The French poet, dramatist, novelist, writer, journalist, and critic Theophile Gautier is credited for birthing the phrase, “All passes, art alone endures.” Technically, it was “enduring” within a longer passage (“All passes, art alone enduring stays to us; the bust outlasts the throne, the coin, Tiberius…”). But a tour of the Louvre, the Art Institute of Chicago, the Metropolitan Museum of Art, and the concert halls of London, Tokyo, San Francisco and Buenos Aires, the local violin shop, provides ample evidence of the basic sentiment.
As does the Gibson “ex-Huberman” Stradivarius violin. Now in the worthy hands of virtuoso Joshua Bell, the violin’s history is perhaps one of the most storied among the few hundred surviving fine Italian violins crafted by Antonio Stradivari of Cremona. It was stolen – ...
... twice – and was used to help Jewish musicians escape the Holocaust. Composer Johannes Brahms heard his own composition – the difficult violin Concerto in D Major – played on the instrument and it is said to have brought him to tears.

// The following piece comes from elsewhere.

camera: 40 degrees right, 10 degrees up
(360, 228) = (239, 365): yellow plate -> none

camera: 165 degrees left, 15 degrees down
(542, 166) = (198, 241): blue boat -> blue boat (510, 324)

Why tears? Branislov Huberman (1882-1947) played a Brahms (1833-1897) concerto at the age of 14. The composer wept with joy to observe and hear the prodigy’s quality of play and interpretation.
That had to have been joyful for Huberman as well, but the acclaimed Jewish-Polish violinist who studied in Berlin, where he met Brahms, experienced much sorrow and ultimately triumph with his Strad.

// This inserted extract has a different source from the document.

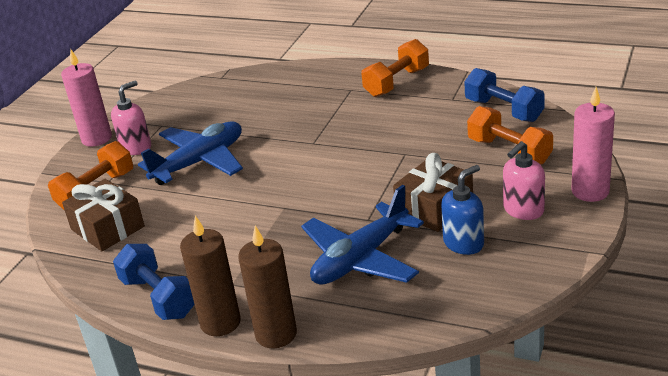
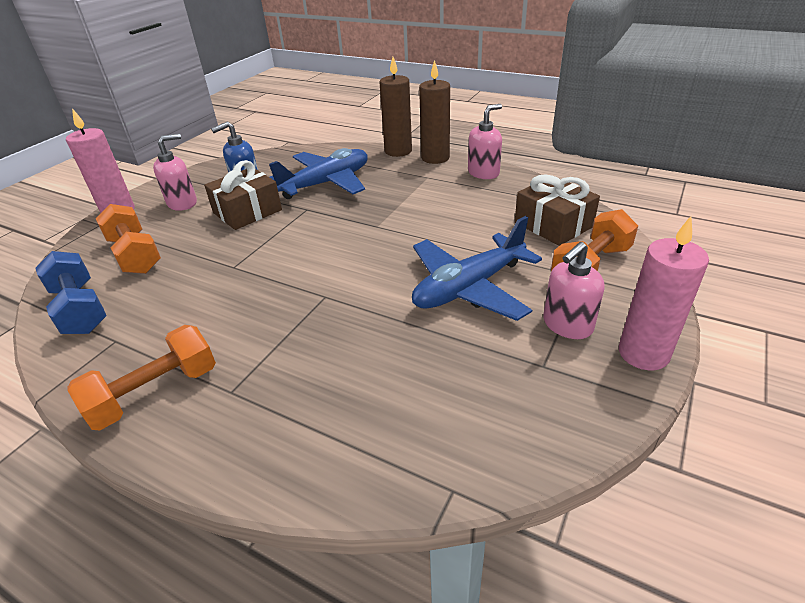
camera: 175 degrees left, 5 degrees up
(159, 297) = (483, 173): blue dumbbell -> pink soap dispenser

First, there were the thefts. The “Gibson” (named for an earlier owner, George Alfred Gibson, an Englishman) was stolen in 1919 from Huberman’s hotel room in Vienna but recovered due to inept fencing (attempt to sell it) within three days. But in 1936, while Huberman was playing his second violin (a Guarnerius) on stage in New York City’s Carnegie Hall, it was stolen again. The thief, Julian Altman, a Julliard-trained violinist who later played it with the National Symphony Orchestra in Washington, D.C., only confessed to his wife on his deathbed in 1985 that he had the stolen instrument.
Huberman died in 1947 and never saw that Strad again. But that fateful concert in Carnegie Hall was part of a much bigger cause that, in many ways, proves true the words of the French poet.

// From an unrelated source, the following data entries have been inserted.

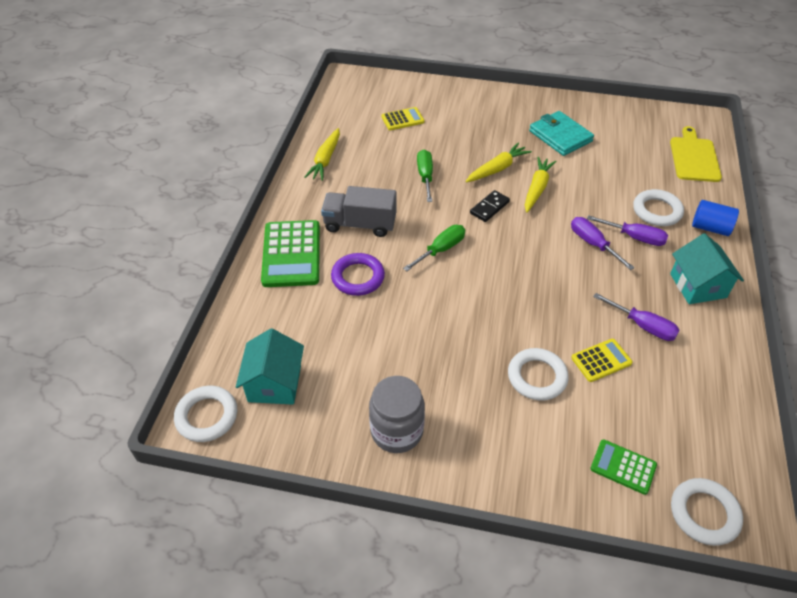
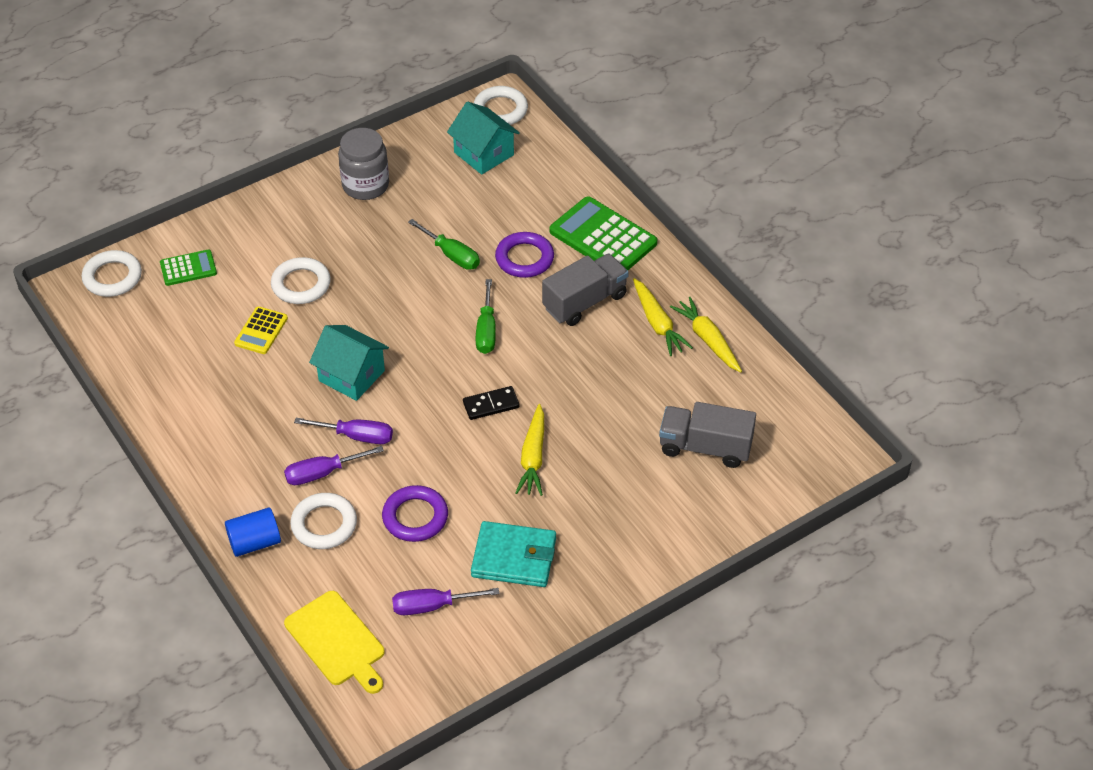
camera: 135 degrees right, 0 degrees up
(402, 119) = (705, 447): yellow calculator -> grey truck
(425, 176) = (591, 394): green screwdriver -> green screwdriver (451, 255)
(489, 207) = (491, 405): black domino -> black domino turned 75 degrees clockwise
(537, 188) = (468, 462): yellow carrot -> yellow carrot (657, 323)
(597, 182) = (415, 517): none -> purple ring
(643, 326) = (248, 384): purple screwdriver -> purple screwdriver (432, 606)
(698, 285) = (225, 460): turquoise house -> turquoise house (351, 376)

Huberman watched the rise of the Nazi Party in Germany with alarm and responded in a way that ultimately saved the lives of about 1,000 European Jews. He did this by creating – with the help of many others, including the Italian anti-fascist conductor Arturo Toscanini and physicist Albert Einstein – the Palestinian Symphony Orchestra (later renamed the Israel Philharmonic Orchestra). Musicians were recruited and auditioned from the European capitals at risk from the impending Holocaust. But they also needed money to buy their freedom, and that of the musicians’ families, so Huberman traveled to New York to raise those funds from concerts and personal connections.
The plan worked, and we can assume today that least some of the children, grand children and great grandchildren of those 100 or so musicians make their way through the Brahms concerto.
Bell, himself of maternal Jewish lineage, bought the instrument in 2001 from British violinist Norbert Brainin, for $4 million, saving the instrument from a collector (in Germany) who planned to put it in a museum. Bell had another Strad he sold to purchase the ex-Huberman, understanding its provenance and the work of the Polish violinist who saved artists, and, art itself.
“I never connected so quickly with an instrument,” says its current owner. “This is my violin. I can’t let it out of my sight.”